Saturday, March 12, 2011

Whole lotta shakin'


For me, the earth last quaked on February 28, 2001. I was at work when the building began swaying. I knew immediately what was happening and dove under my desk. Seconds later, from that undignified vantage, I peeked out the window only to see the building across the street moving back and forth, in a stately manner, across my field of vision. It was not a reassuring sight.

It was a 6.8 earthquake, lasting about 45 seconds.

To me, an earthquake is worse than most other disasters. The experience is hallucinatory. When the earth itself moves, you've lost your fixed frame of reference. You feel you're in free fall until the shaking finally stops. While it lasts, you're not sure when, if ever, it will end. Or how much worse it will get. Or what will be left of your world when you finally make it through to the other side.

Seattle sits on several seismic faults, along which seismic pressure can cause sudden slippage. One, the shallow Seattle fault, passes through town about a mile from my house. That particular fault was responsible for a major earthquake at a shallow depth in about A.D. 900 or so. Indian legends about that quake still circulated a thousand years later. The same earthquake today would be devastating.

The 2001 earthquake that so discombobulated me was not the result of slippage along the shallow east-west Seattle fault. It was caused by the continuing eastward movement of the Juan de Fuca tectonic plate as it tries to burrow under ("subduct") the continental plate. It is blocked from movement when it hits the Cascade mountains, causing it to crumple the landscape like the hood of your car running (very slowly) into a brick wall. Eventually, pressure builds up and at some point the plate ruptures at a deep location. In 2001, pressure was released by a rupture at a considerable depth, down near Olympia. Our shaking up here in Seattle was intense, but, because of the distance from the break and the depth at which it occurred, the actual damage was not that great. (Relatively speaking -- estimated costs were $2 billion.)

The quake of the same intensity caused by slippage along the shallow Seattle fault -- again 6.8, but at a shallow depth and underneath Seattle itself -- would cause immensely more damage.

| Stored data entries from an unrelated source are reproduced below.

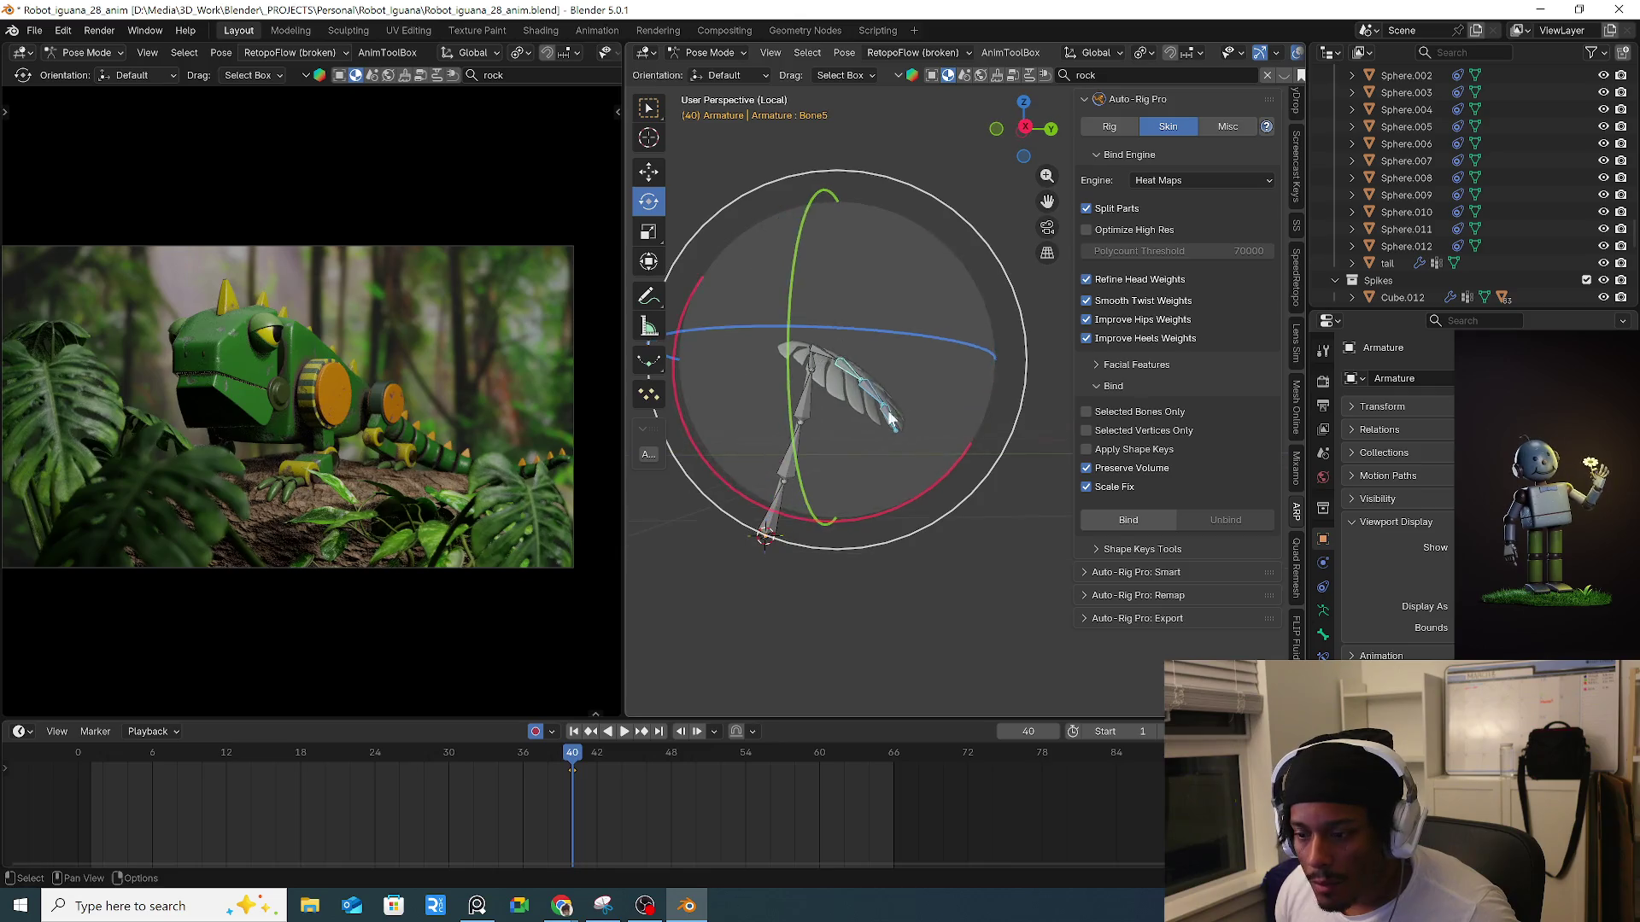
pyautogui.click(773, 508)
# Exit local view to show the full scene and shift the leaf bone chain.
pyautogui.press('g')
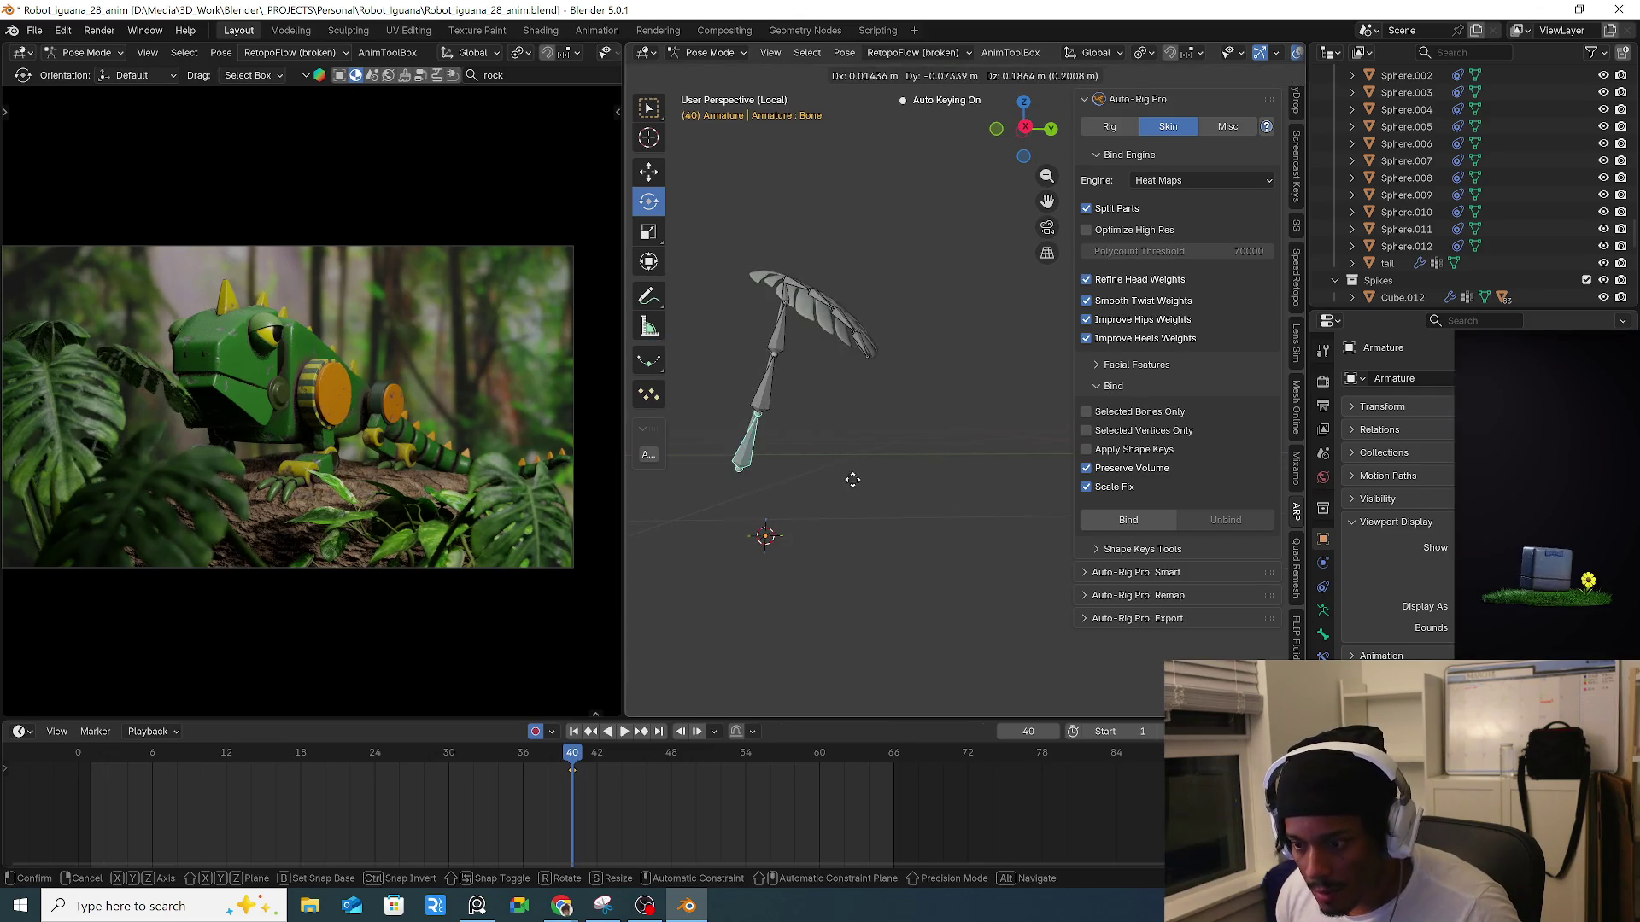
pyautogui.rightClick(816, 485)
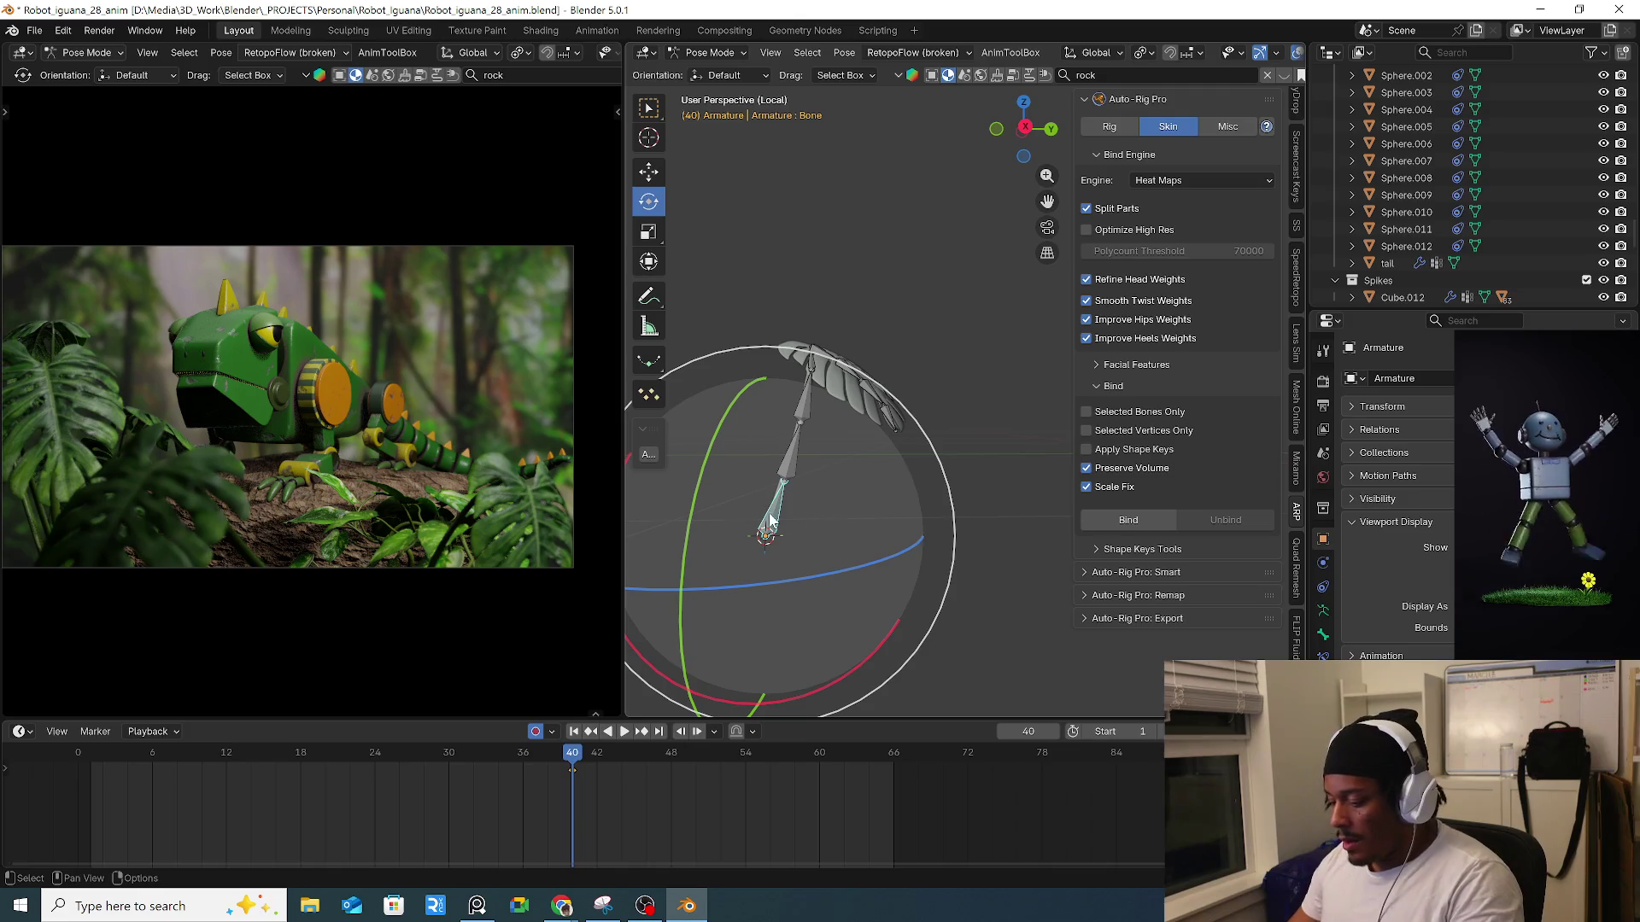
pyautogui.press('KP_Divide')
pyautogui.press('KP_Divide')
pyautogui.press('KP_Divide')
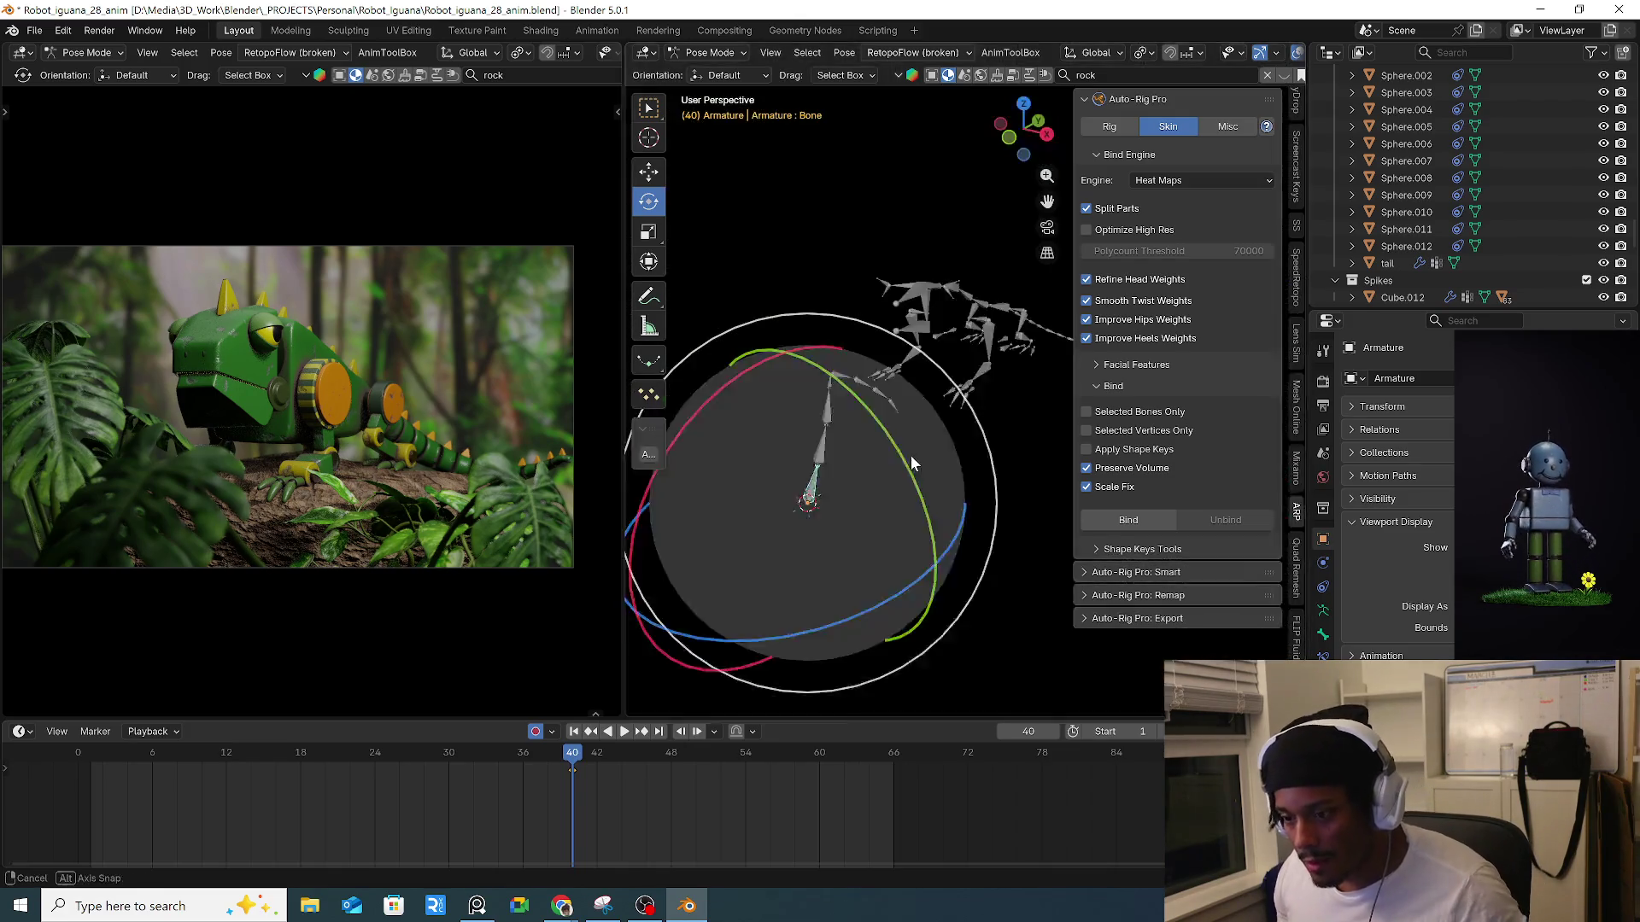
pyautogui.press('g')
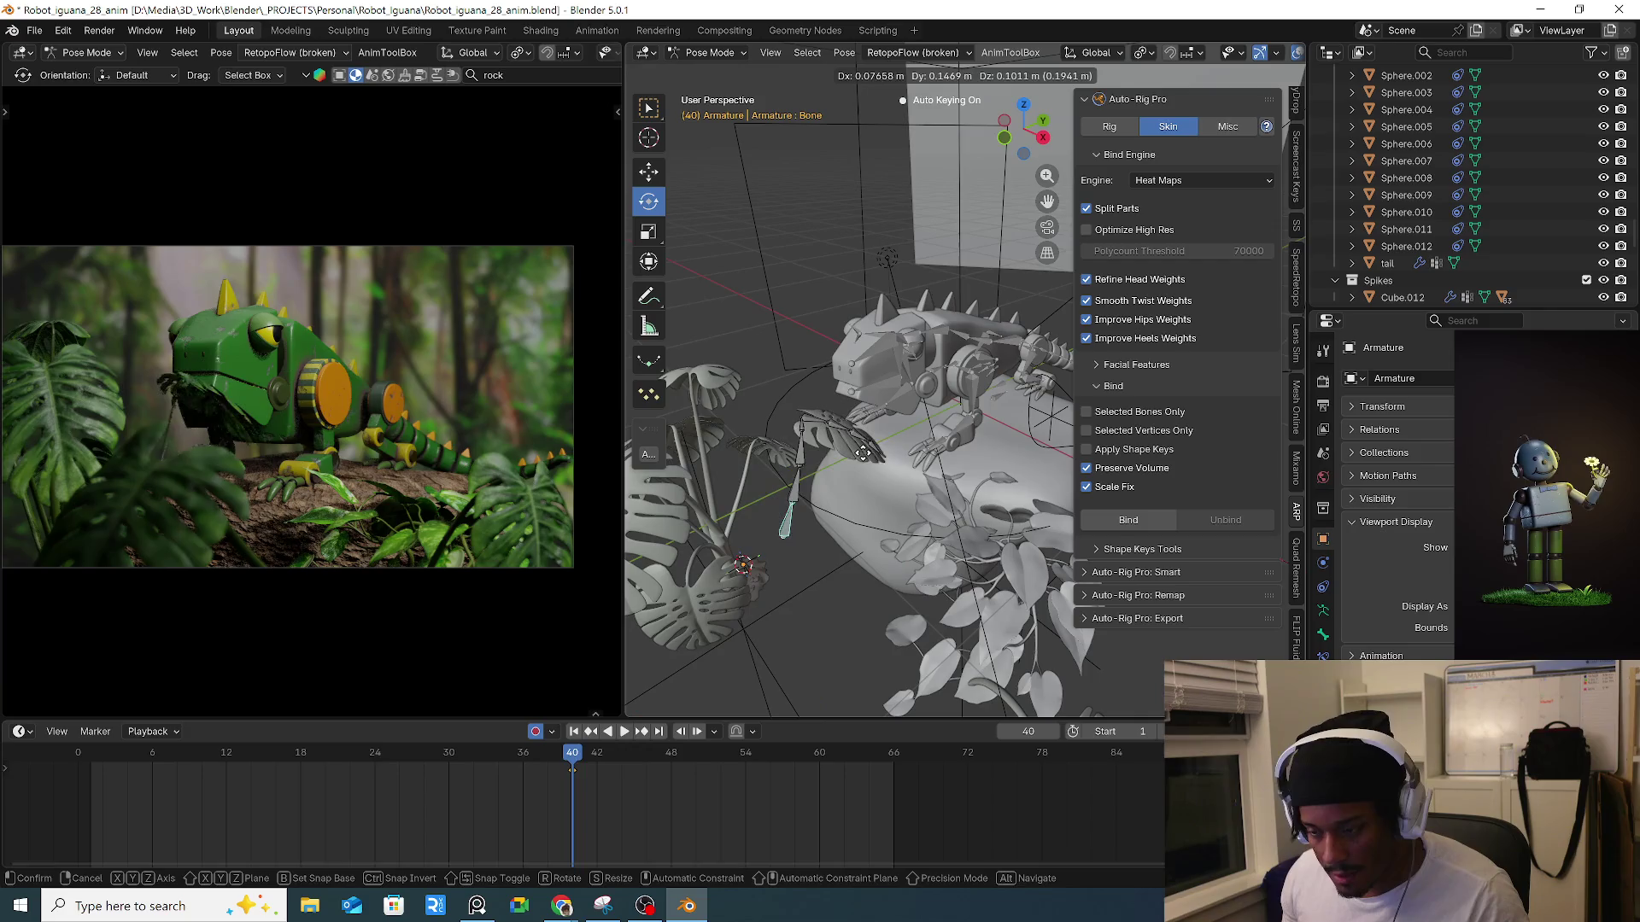
pyautogui.click(859, 462)
pyautogui.moveTo(816, 466)
pyautogui.mouseDown(button='middle')
pyautogui.moveTo(787, 456)
pyautogui.moveTo(811, 469)
pyautogui.moveTo(897, 444)
pyautogui.mouseUp(button='middle')
# Move the leaf rig toward the iguana and turn its base bone -57° about Z.
pyautogui.press('g')
pyautogui.click(815, 463)
pyautogui.press('g')
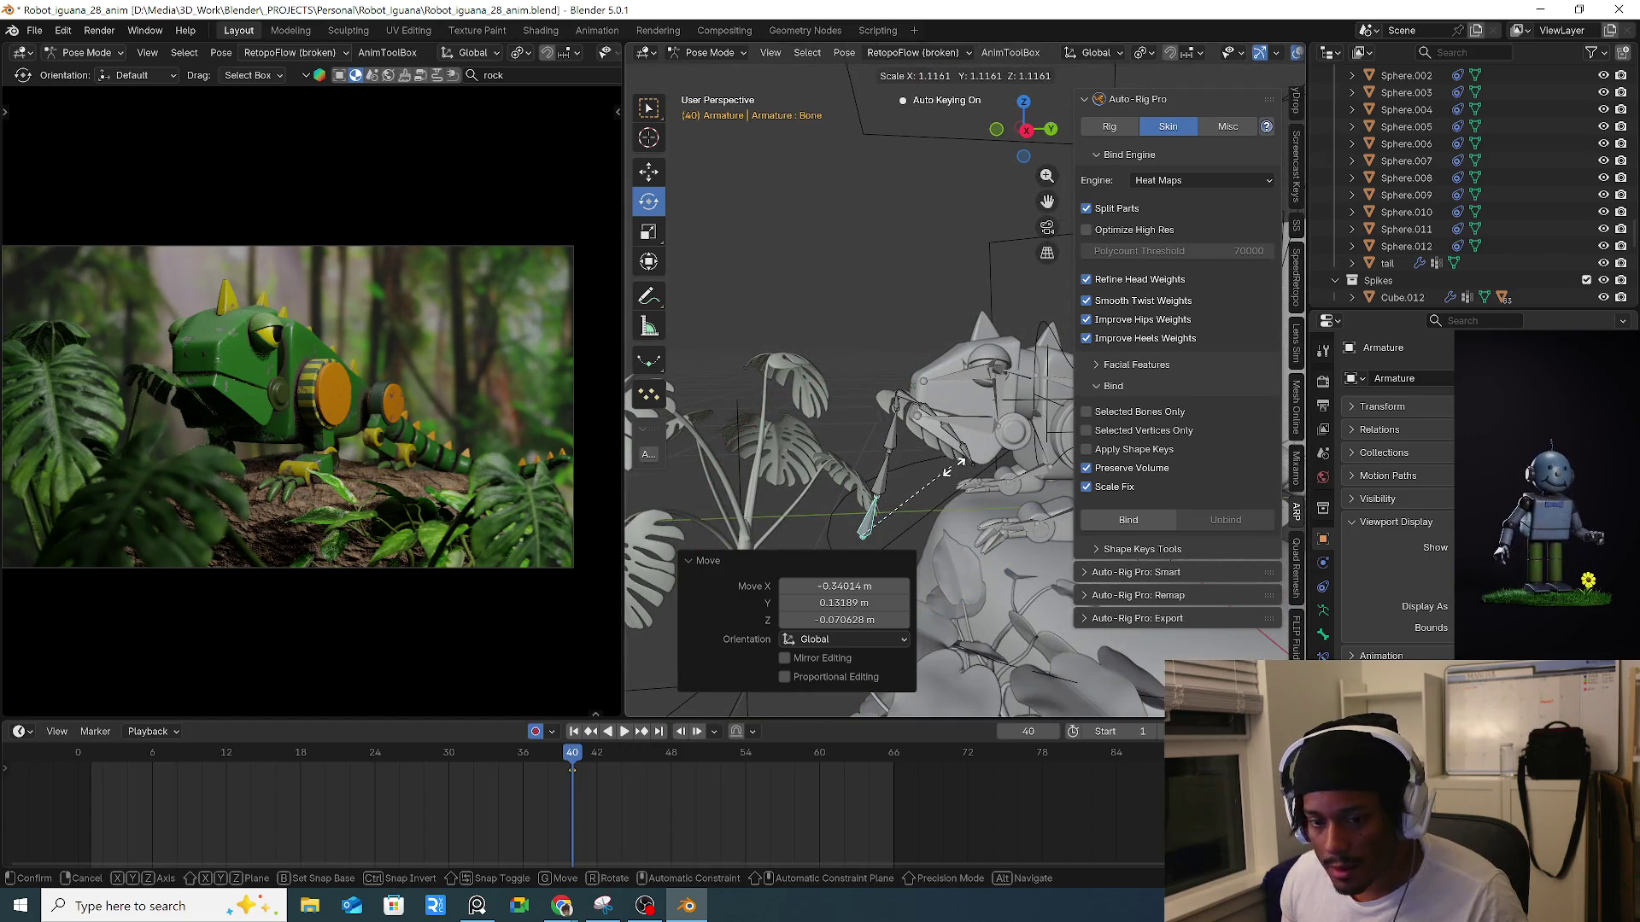
pyautogui.press('Escape')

We also may be due for a subduction earthquake, caused by release of pressure where the two plates come into initial contact. This could well be a 9.0 earthquake, similar to Japan's, but it would occur off the coast, a relatively long distance from Seattle and from other major population areas. The last subduction event in this area, a 9.0 earthquake, occurred in about 1700.

From a scientific point of view, this is all quite interesting. But I picture my poor little house -- probably not flattened, but knocked off its foundations with perhaps the loss of its brick facing. Earthquake insurance is prohibitively expensive. I simply roll the dice from year to year, praying each year that the dice won't come up 7.

I should have my house retrofitted, I suppose. I should fill the basement with canned foods and beverages. I should have handy a battery powered radio. Maybe I should sell the house and rent an apartment? Let someone else worry about the damage when the Big One happens?

This week's disaster in Japan has inspired me. I've filled an empty one-gallon milk container with water and stored it in the basement. Well, it's a start.